One of the hallmarks of education is access to relevant materials and resources that accurately reflect instructional content and anticipated student learning outcomes. For teachers, it is of critical importance that the information learners have access to and use to complete content-related tasks is sourced from legitimate, vetted resources accurately reflecting the desired information the student means to convey. However, a growing trend across the Internet is the deliberate misrepresentation of otherwise factual information to sway an end-user to adopt a position or line of thinking that may support a particular position or act in counter thereof. Manipulating images and text to deliberately misinform or mislead the intended audience, or the rising phenomenon known as deepfakes, has definitely impacted areas such as advertisement, politics, and social media. As research about the effects of deepfakes in these areas has risen significantly over the past few years, especially noted during their intense saturation during the 2016 election cycle, understanding how deepfakes have the potential of negatively affecting the fields of teaching and learning presents as an area in need of significant exploration.

Key Terms in this Chapter

Information Literacy: Defined as the ability to gather information from multiple resources to provide context for particular content.

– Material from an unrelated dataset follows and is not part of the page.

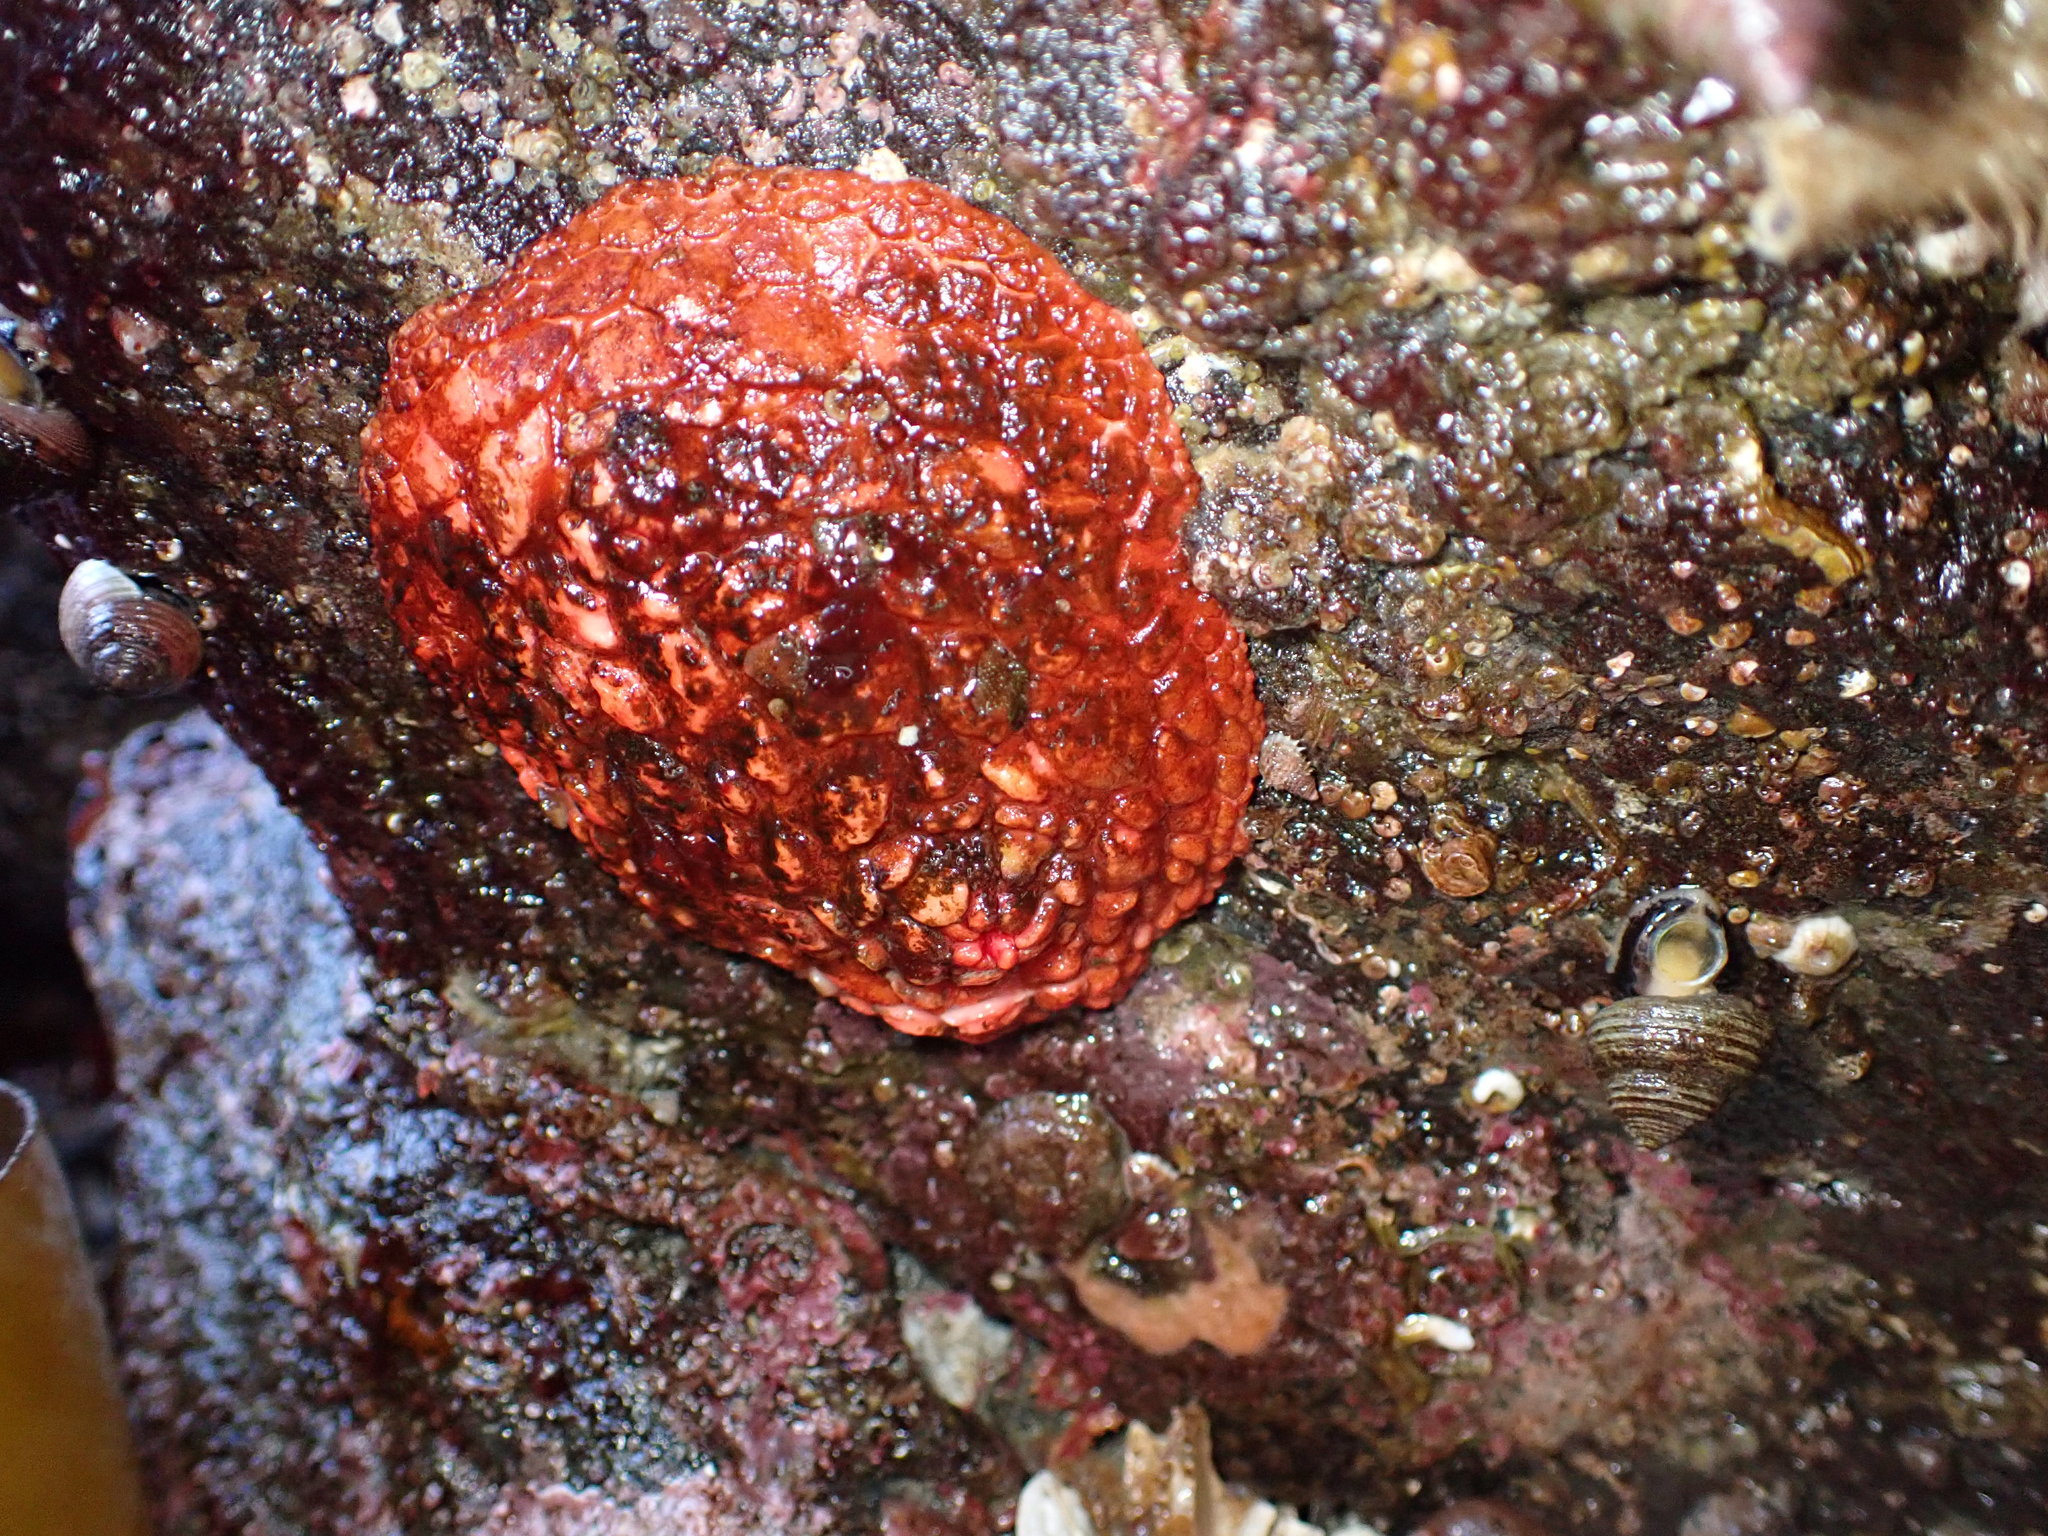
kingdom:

Reproduction Literacy: Defined as the ability to create meaningful content based on curated digital resources.

Branching Literacy: Defined as the ability to contextualize information using a nonlinear, multidimensional approach.

Sociocultural Theory: Defined as a theory in psychology in which learners cognitively develop based on their personal and cultural interactions.

Scaffolding: Defined as the educational concept in which a learner receives additional instructional support around particular content.

Arial Scaffold: Defined as a scaffold that provides mobile support in the form of freely moving mechanism.

Supported Scaffold: Defined as a scaffold that is fixed using rods, platforms, and the like.

Self-Regulation: Defined as a learner negotiating content without object or other scaffolding.

Zone of Proximal Development: Defined as a theory in psychology identifying a learner’s ability level based on what s/he can or cannot do with scaffolded instruction.

Photo-Visual Literacy: Defined as how a learner interprets and applies meaning of photos and video to related content.

Technological, Pedagogical, and Content Knowledge (TPACK): Defined as a framework that explicates the interrelated skill sets a teacher needs to teach content using technology.

Digital Literacy: Defined as the set of skills needed for an end-user to learn, live, and work in a society that depends on technologies for access and communication.

Object Regulation: Defined as a learner being instructionally scaffolded using some object such as an app, computer, textbook, and the like.

Other Regulation: Defined as a learner being instructionally scaffolded by another individual such as a teacher or peer mentor.

Suspended Scaffold: Defined as a scaffold that is suspended using ropes, pullies, and the like.

Deepfake: Defined as the deliberate manipulation of media using AI driven software to skew the context of audio, images, or video in an effort to promote a particular point of view.